I'm sickened. This is not called gruesome and inventive. THIS IS CALLED REAL LIFE.

This next bit really stuck out for me, on the first read.
The argument in favor of such novels is that they validate the teen experience, giving voice to tortured adolescents who would otherwise be voiceless...Yet it is also possible—indeed, likely—that books focusing on pathologies help normalize them and, in the case of self-harm, may even spread their plausibility and likelihood to young people who might otherwise never have imagined such extreme measures. 
YA novels help teens identify with others like them. A teen who is happy but enjoys reading about girls who cut isn't going to start cutting. It doesn't normalize it. Self-harm was normal long before cutting became a popular subject in YA lit. Oh and trust me on one thing, Miss Gurdon: we're not spreading it to anyone who has never imagined it already. It's a fact of life. A sad fact of life, but a fact of life, and self-harm is nothing new for teenagers.

■ ■ ■ ■ ■

▶ [Required action]
Reproduce the passage on YA novels and self-harm between "This next bit" and "such extreme measures.", inclusive, switching "adolescents" to "teens". The items here come from a separate source.

■ ■ ■ ■ ■

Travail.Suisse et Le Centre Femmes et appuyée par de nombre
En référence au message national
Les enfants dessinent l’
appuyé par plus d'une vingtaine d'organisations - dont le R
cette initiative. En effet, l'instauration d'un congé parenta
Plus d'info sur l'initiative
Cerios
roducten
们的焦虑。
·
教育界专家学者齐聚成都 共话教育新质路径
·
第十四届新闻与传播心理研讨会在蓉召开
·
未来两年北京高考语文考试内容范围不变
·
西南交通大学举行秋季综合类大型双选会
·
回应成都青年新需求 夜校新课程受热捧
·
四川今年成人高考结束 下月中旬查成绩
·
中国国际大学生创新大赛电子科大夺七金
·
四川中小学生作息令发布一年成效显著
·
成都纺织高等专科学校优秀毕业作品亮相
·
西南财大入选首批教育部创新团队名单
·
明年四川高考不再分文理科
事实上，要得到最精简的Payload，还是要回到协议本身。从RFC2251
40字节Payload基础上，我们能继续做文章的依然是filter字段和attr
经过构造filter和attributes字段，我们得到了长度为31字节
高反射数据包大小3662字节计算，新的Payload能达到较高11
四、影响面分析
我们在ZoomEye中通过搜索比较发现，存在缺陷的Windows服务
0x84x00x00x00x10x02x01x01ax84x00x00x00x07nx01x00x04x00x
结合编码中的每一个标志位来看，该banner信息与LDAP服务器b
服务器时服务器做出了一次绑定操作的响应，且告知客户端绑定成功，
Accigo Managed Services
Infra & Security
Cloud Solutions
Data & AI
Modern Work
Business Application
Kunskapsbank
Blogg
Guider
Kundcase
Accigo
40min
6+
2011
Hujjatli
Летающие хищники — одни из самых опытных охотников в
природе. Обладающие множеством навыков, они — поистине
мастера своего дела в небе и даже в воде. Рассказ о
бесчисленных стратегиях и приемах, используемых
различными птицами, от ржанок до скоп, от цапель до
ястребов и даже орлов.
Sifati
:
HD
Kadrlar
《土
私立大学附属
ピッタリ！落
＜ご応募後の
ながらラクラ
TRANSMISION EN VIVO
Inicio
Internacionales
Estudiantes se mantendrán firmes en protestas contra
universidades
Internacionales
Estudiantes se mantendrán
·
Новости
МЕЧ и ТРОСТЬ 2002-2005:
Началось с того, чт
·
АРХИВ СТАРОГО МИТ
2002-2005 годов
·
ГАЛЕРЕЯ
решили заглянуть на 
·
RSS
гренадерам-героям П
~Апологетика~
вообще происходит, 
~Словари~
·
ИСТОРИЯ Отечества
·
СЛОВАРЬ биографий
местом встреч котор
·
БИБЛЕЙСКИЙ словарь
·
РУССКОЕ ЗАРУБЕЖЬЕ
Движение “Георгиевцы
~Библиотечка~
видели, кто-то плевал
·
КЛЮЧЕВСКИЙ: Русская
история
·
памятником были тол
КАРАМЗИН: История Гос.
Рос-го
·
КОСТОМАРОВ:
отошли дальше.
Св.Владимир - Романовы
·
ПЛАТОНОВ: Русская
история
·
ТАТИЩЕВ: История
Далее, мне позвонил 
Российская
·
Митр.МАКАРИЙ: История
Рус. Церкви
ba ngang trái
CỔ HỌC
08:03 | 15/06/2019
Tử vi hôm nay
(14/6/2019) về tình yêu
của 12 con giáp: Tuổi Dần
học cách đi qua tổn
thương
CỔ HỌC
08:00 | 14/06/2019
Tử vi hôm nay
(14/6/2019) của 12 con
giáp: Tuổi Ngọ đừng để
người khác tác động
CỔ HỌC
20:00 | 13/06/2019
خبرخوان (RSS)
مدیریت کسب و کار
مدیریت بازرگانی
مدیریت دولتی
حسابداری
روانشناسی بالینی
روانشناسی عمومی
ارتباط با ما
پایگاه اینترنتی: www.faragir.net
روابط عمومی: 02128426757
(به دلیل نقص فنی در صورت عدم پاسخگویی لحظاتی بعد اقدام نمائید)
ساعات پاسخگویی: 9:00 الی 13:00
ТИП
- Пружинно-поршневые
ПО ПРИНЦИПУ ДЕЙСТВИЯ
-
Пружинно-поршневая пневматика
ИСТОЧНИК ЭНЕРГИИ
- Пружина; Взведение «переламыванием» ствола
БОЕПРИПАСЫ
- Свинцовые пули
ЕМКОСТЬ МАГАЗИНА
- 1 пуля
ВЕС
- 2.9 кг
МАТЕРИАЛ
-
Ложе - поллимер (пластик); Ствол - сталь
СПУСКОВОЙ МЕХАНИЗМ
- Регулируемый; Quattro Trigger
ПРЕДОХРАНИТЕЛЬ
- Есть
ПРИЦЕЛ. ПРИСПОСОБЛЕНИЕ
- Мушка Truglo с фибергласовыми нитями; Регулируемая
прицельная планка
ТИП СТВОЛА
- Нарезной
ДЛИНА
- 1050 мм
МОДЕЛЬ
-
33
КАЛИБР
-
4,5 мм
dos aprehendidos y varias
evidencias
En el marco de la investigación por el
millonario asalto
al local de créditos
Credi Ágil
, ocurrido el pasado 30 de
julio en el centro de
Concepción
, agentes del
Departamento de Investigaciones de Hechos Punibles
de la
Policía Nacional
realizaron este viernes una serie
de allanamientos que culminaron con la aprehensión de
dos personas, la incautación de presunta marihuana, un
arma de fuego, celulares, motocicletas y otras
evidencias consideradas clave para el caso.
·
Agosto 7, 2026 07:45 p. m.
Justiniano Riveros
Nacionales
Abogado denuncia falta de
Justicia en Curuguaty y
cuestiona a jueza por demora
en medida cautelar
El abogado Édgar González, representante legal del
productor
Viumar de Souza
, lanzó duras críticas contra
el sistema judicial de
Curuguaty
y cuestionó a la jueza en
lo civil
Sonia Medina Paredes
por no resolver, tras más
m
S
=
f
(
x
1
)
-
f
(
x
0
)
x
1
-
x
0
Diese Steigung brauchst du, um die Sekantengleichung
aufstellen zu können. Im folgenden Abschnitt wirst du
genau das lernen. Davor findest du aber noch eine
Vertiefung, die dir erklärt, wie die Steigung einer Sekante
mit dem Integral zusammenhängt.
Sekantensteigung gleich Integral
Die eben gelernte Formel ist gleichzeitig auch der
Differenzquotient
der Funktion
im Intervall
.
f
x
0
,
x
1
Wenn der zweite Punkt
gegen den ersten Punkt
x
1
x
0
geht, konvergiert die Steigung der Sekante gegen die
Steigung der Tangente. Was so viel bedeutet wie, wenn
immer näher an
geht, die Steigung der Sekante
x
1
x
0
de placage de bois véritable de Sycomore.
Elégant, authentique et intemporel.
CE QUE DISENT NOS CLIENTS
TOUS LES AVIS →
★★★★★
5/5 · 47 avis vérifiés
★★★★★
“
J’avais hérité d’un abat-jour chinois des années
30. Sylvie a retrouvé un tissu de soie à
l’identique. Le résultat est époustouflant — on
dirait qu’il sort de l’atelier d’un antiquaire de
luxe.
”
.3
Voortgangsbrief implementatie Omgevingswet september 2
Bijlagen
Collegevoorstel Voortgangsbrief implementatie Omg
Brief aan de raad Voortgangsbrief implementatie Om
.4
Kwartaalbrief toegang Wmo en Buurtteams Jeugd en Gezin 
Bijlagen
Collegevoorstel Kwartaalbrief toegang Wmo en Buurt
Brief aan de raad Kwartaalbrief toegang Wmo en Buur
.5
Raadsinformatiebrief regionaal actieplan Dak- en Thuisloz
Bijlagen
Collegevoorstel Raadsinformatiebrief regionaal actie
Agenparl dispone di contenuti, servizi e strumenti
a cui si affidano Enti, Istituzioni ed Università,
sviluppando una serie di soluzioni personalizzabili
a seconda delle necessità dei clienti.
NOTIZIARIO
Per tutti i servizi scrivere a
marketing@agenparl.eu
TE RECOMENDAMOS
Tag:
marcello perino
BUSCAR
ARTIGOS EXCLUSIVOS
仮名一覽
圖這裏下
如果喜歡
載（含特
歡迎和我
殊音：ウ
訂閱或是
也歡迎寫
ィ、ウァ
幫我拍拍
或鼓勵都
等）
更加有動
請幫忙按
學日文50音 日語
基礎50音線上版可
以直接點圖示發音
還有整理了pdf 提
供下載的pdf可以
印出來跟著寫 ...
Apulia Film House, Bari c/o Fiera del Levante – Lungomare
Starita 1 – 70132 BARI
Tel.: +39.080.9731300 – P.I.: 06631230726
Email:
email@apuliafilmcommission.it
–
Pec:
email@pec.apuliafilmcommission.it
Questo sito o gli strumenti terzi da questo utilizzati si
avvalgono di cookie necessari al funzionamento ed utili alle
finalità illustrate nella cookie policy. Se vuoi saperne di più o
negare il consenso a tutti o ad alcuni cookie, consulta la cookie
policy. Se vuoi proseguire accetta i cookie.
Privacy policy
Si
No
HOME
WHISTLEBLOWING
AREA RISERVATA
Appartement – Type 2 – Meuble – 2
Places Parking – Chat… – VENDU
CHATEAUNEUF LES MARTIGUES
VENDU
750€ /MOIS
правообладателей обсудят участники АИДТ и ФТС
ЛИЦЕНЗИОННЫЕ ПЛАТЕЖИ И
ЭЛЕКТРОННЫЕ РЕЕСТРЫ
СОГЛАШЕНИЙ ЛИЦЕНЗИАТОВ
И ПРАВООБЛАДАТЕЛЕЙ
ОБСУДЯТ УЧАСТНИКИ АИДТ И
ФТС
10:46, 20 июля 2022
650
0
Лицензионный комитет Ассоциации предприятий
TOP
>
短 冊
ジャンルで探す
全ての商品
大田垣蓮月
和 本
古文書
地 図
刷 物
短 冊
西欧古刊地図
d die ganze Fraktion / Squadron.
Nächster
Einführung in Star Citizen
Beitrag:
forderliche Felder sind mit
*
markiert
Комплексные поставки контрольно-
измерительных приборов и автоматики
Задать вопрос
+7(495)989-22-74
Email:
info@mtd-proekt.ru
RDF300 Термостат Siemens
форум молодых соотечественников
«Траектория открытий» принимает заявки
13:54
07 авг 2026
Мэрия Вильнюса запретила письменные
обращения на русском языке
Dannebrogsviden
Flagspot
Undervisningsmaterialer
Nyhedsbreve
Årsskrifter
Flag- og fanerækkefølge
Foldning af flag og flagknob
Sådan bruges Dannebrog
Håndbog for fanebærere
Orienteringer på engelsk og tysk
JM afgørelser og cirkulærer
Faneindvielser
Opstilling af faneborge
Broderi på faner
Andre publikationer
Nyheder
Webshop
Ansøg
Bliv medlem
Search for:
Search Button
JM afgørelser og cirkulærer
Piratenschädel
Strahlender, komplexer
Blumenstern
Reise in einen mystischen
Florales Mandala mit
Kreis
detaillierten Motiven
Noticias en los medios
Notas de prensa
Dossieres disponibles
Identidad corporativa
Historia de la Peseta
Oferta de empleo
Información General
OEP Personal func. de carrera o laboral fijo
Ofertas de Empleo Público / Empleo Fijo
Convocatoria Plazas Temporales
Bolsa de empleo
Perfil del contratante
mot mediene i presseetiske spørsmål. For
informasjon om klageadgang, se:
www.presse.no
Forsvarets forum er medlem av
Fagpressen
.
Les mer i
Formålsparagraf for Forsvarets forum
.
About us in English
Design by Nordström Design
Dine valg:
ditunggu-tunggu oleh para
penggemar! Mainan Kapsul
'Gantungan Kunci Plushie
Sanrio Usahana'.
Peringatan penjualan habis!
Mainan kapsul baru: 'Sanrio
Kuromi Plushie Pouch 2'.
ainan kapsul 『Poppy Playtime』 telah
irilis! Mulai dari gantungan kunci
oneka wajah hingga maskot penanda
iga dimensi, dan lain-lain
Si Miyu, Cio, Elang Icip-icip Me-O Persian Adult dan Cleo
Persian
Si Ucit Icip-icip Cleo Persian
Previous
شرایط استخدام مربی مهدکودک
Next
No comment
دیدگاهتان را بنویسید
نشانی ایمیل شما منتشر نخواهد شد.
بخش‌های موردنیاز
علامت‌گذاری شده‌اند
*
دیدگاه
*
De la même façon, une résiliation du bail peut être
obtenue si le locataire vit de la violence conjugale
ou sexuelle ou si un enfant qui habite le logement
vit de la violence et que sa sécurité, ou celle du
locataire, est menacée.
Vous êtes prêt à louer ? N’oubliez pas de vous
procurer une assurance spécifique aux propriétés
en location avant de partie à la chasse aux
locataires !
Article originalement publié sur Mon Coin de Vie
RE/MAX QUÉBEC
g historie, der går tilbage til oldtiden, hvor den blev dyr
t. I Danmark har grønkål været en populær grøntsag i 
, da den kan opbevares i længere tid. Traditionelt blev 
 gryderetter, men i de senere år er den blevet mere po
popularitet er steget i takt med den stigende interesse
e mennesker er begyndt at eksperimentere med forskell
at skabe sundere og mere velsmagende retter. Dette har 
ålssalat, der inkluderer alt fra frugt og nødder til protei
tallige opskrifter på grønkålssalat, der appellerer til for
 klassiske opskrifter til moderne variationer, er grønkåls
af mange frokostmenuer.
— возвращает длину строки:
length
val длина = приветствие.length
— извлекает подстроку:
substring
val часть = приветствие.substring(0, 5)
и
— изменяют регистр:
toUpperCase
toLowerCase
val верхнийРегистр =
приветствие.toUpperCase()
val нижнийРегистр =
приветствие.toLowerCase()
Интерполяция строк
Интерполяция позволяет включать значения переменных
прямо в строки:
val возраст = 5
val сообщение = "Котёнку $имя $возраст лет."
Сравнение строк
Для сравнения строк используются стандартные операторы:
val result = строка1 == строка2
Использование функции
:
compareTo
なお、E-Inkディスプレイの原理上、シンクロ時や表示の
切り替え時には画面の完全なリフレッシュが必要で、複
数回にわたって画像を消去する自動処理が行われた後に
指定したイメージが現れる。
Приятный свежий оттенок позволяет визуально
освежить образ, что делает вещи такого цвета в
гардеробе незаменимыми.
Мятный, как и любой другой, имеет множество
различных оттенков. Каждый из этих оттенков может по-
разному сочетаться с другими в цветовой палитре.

■ ■ ■ ■ ■

▶ [Reply to the task]
This next bit really stuck out for me, on the first read.
The argument in favor of such novels is that they validate the teen experience, giving voice to tortured teens who would otherwise be voiceless...Yet it is also possible—indeed, likely—that books focusing on pathologies help normalize them and, in the case of self-harm, may even spread their plausibility and likelihood to young people who might otherwise never have imagined such extreme measures.